The apparent magnitude (noted as m) of a celestial body is a measure of its brightness as seen by an observer on Earth. Since the apparent brightness of a celestial body depends on atmospheric conditions, the magnitude has been normalized to the value it would have in the absence of the Earth’s atmosphere. The brighter the object appears, the lower the value of its magnitude. An object can have a negative apparent magnitude when it is extremely bright.
Asteroid 65 Cybele and 2 stars with their magnitudes labeled. Image credit: Kevin Heider.
Origin of the Apparent Magnitude Scale
The scale we use to define the apparent magnitude of an object originated in Ancient Greece. It was popularized by Ptolemy but it is generally believed to have been created by Hipparchus. Originally all the stars visible to the naked eye were divided into six magnitudes. The brightest stars were said to be of first magnitude (m = 1), while the faintest were of sixth magnitude (m = 6) just at the limit of human visual perception without the aid of a telescope. Each grade of magnitude was considered twice the brightness of the following grade, following a logarithmic scale. This original system did not measure the magnitude of the Sun nor the Moon.
In 1856, Norman Robert Pogson formalized the system by defining a typical first magnitude star as a star that is 100 times as bright as a typical sixth magnitude star. Therefore each grade of magnitude is no longer twice the brightness of the following grade, but about 2.512 times. The fifth root of 100 is known as Pogson’s Ratio.
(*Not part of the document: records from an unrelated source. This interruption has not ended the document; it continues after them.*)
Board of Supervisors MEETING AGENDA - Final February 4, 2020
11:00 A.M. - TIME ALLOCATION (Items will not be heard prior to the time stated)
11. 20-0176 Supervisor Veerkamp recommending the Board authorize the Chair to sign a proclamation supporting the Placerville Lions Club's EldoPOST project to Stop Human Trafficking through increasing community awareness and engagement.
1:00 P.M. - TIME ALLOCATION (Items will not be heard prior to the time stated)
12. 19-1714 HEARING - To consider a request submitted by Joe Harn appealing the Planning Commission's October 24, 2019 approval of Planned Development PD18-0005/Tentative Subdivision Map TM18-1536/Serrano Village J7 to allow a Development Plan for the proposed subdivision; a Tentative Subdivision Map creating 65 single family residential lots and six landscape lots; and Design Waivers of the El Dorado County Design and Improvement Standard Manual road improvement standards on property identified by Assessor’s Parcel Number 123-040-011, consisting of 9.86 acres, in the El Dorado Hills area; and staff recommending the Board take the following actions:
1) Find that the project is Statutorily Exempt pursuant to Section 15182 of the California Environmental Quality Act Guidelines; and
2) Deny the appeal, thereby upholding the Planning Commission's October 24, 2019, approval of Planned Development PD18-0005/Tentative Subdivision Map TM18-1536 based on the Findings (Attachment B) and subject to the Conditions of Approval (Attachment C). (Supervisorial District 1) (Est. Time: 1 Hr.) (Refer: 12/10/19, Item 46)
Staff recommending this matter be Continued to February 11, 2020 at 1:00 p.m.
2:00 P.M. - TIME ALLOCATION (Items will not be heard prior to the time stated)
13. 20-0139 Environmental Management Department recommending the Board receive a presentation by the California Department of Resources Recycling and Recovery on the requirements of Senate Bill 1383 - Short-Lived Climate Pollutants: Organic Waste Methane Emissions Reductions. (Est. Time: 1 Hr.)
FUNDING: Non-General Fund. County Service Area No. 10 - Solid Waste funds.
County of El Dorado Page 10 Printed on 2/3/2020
The modern system is no longer limited to 6 magnitudes or only to visible light. Very bright objects have negative magnitudes. For example, Sirius, the brightest star visible in the sky, has an apparent magnitude of –1.4. The full Moon has a mean apparent magnitude of –12.74 and the Sun has an apparent magnitude of –26.74. Some faint stars located by the Hubble Space Telescope have magnitudes of 30 or more.